Lectors

lunes, 12 de mayo de 2014

OBLICUO

Sin mostrar los dientes sonríe, mientras teclea en su móvil una respuesta, mientras wasapea con alguien que le concede un minuto desde otro lugar. Su novio, quizá. Su melena morena y rizada es vistosa, su forma de cruzar las piernas algo exagerada, demasiado oblicua, sugiere toda la inestabilidad imaginable, parece que no se vaya a poder levantar. El tren ha parado otra vez en una estación mientras la observo, se sienta ante mí otra señora que maneja un libro, que hojea al azar, de postales del mundo. Absortas ambas en sus conversaciones con cualquier otra persona o lugar, sonríen, mirando una las letras que la persiguen y otra las fotos de los lugares que persigue pisar algún día.

No estamos en el mismo lugar ninguno de los tres, y sin embargo compartimos el mismo espacio mientras el tren, que ha logrado arrancar de nuevo, se arrastra a duras penas atravesando el campo maltrecho de las afueras de la ciudad. Ellas no ven los somieres que alguien ha amarrado de cualquier manera, formando una valla oxidada, mísera e inútil para que no pasen los perros, o los conejos, o los ladrones de hortalizas, ahora que la crisis aprieta al estómago después de dejar la cartera inservible.

En otros tiempos, nos habríamos saludado, presentado, habríamos entablado conversación por matar el rato, por ser conscientes del tiempo que todo espacio recorrido requiere según la velocidad a la que se viaje, por no parecer maleducados sino corteses, por ser congéneres distintos de los animales y ser capaces de hablar para dejar transcurrir los minutos, sin que parezca que no les hemos sacado provecho; o quizá por pura curiosidad. Mientras ellas la ignoran encantadas, a mí, entre los tres, es al único que queda esa curiosidad.
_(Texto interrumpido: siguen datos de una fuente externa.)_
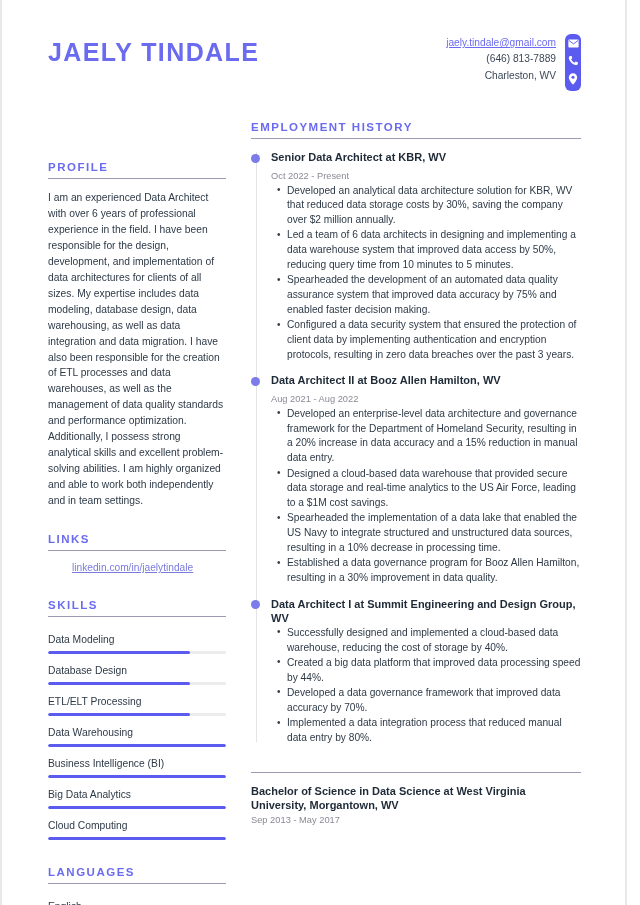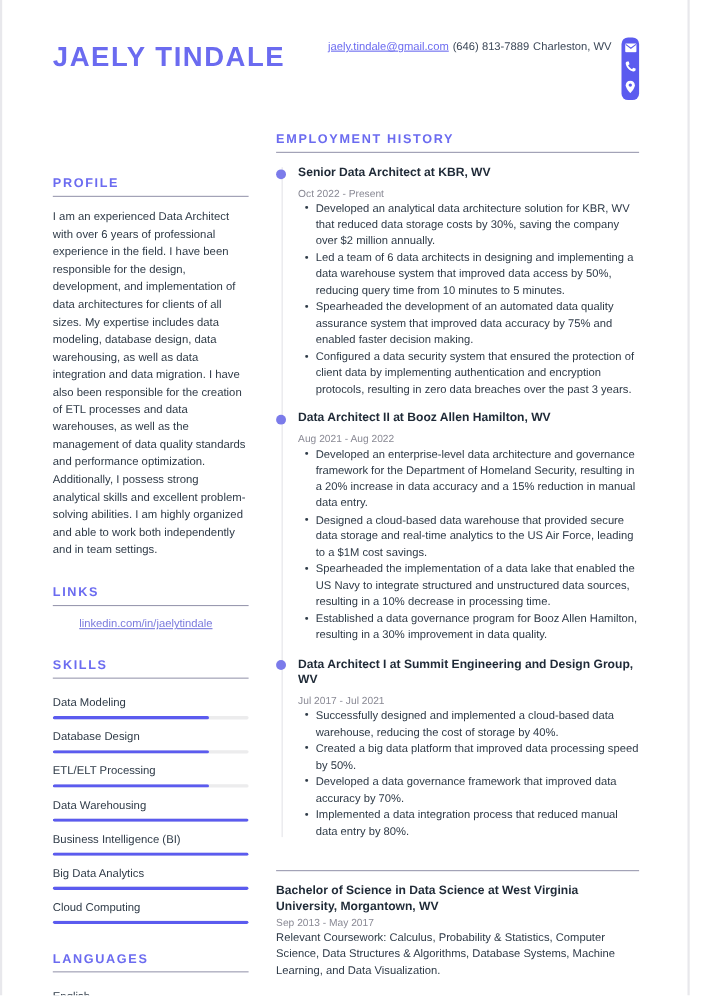"jaely.tindale@gmail.com" .contact-lines { flex-direction: row -> column }
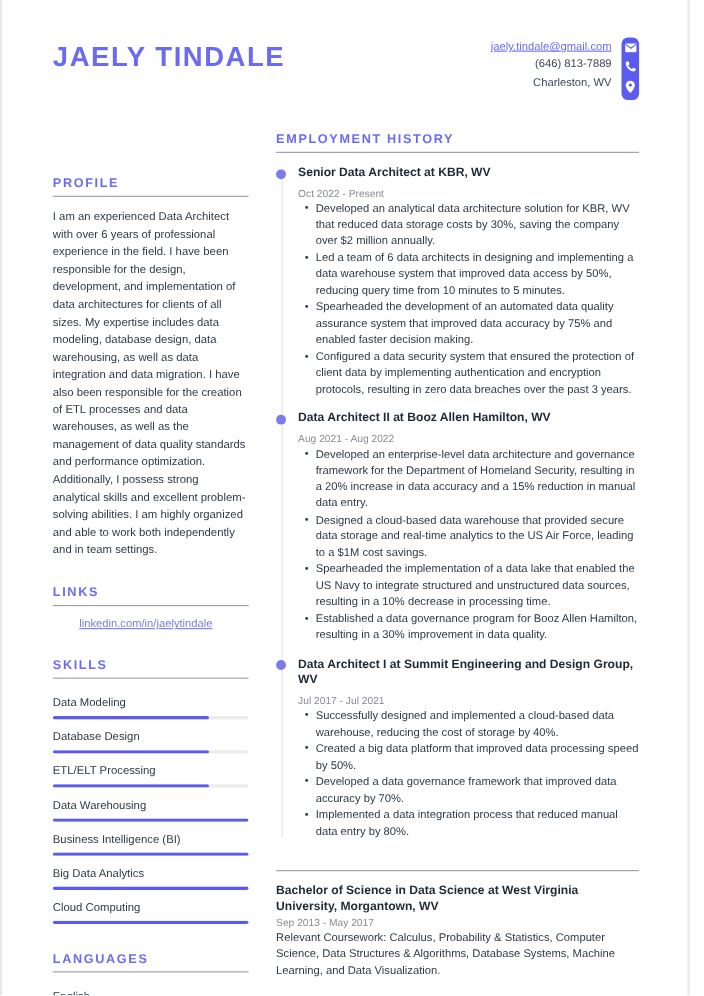"Jul 2017 - Jul 2021" div.job-dates { html: <div>Jul 2017 - Jul 2021</div> -> none }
Me habría gustado saber si era su novio -a juzgar por su sonrisa así parecía- el que tecleaba con la joven morena de larga melena ondulada y brillante. Me habría gustado saber si la señora añoraba otros tiempos, los buscaba, recordaba los espacios que aparecían en los retratos, o simplemente planeaba un viaje y no sabía el destino aún. Me habría gustado, quizá, para escribir con otro conocimiento de causa.
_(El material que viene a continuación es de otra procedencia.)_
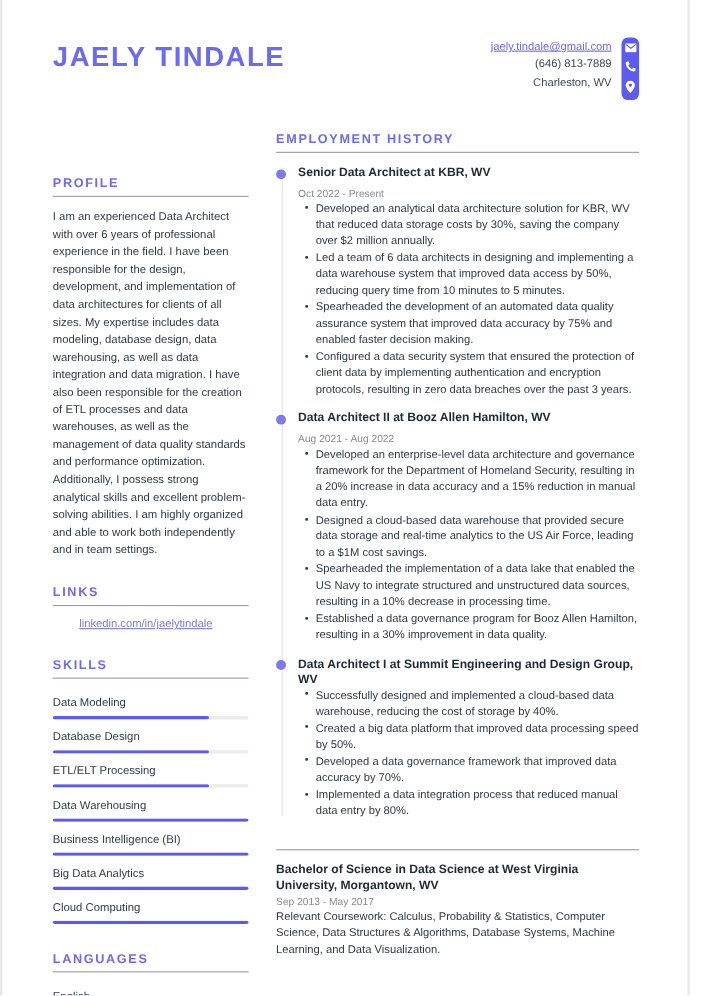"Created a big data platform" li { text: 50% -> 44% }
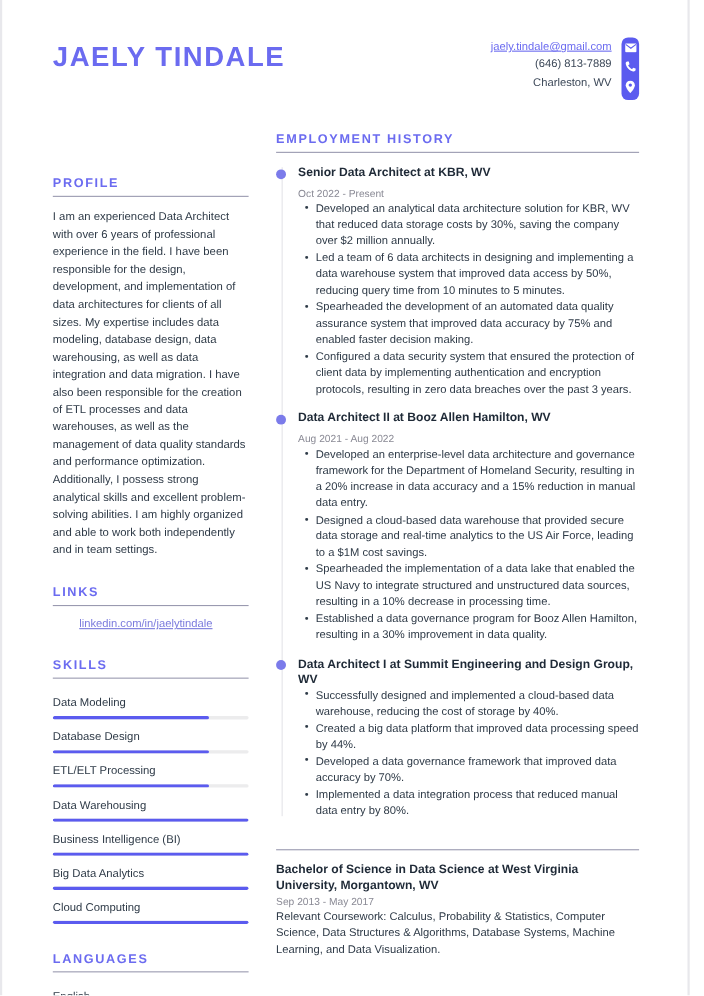"Relevant Coursework: Calculus," div.edu-desc { html: <div>Relevant Coursework: Calculus, Probability &amp; Statistics, Computer Science, Data Structures &amp; Algorithms, Database Systems, Machine Learning, and Data Visualization.</div> -> none }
Quizá para no pensar que ambas estaban evadiéndose de un aburrimiento feroz, pero con lo que tenían en las manos nada más; que no era el novio, sino una amiga disculpándose por cualquier cosa, o quizá su novia y mi intuición estaba por los suelos; y que tampoco planeaba viaje alguno, sino que simplemente se entretenía con la vista de algunas postales al azar, una tarde perdida, de vuelta a casa, y rogando al cielo que el tren llegase de una vez.

En la plataforma, ante la puerta automática, dos borrachos hablan de las cárceles que conocen, mientras espero para bajar en mi estación. Hablan en voz alta de Can Brians, de la Modelo, e incluso de algunas más cuyos nombres olvido porque no conozco. ¿Debo alegrarme de no estar al corriente de cómo se llaman las prisiones que podría visitar cualquier día? Un golpe de mala suerte puede hacer que bebas del agua que te den, nunca hay que olvidarlo. Ellos lo proclaman a los cuatro vientos, sucios y ebrios como van, como son, según la vida les ha dado a entender cómo se mostraría siempre para ellos, según les ha tocado en suerte dar una y otra vez con sus huesos en la tierra, como el niño yuntero de Miguel Hernández. Exhiben el orgullo por sus existencias en derribo, contra cualquier clase de orden conocido, provocando al respetable con sus miradas airadas.



Me bajo por fin del tren y constato que no me importa un bledo ni una cosa, ni la otra, y menos aún la fortuna de los dos perlas de paso fácil a uno y a otro lado de la puerta de cualquier prisión catalana. Pero me hubiera gustado, sobre todo, saber si esa señora de 60 años largos soñaba con largarse, quizá, y dejar a su marido tirado sin saber hacerse un puto huevo frito, consciente de que habría sido eso lo que más le habría descolocado y no el hueco en una cama que ninguno de los dos sabía ya por qué razón compartían. O quizá averiguar si un matiz perverso que entreví en la sonrisa de la chica, obedecía a que se habría alegrado de que su novio hubiera acabado con su padre para que ella cobrara la herencia de una jodida vez y pudieran largarse de esta mierda de país con viento fresco y pasta en el bolsillo.

Y aunque tampoco debería, luego lo olvido todo en cuanto vuelvo a casa y escribo.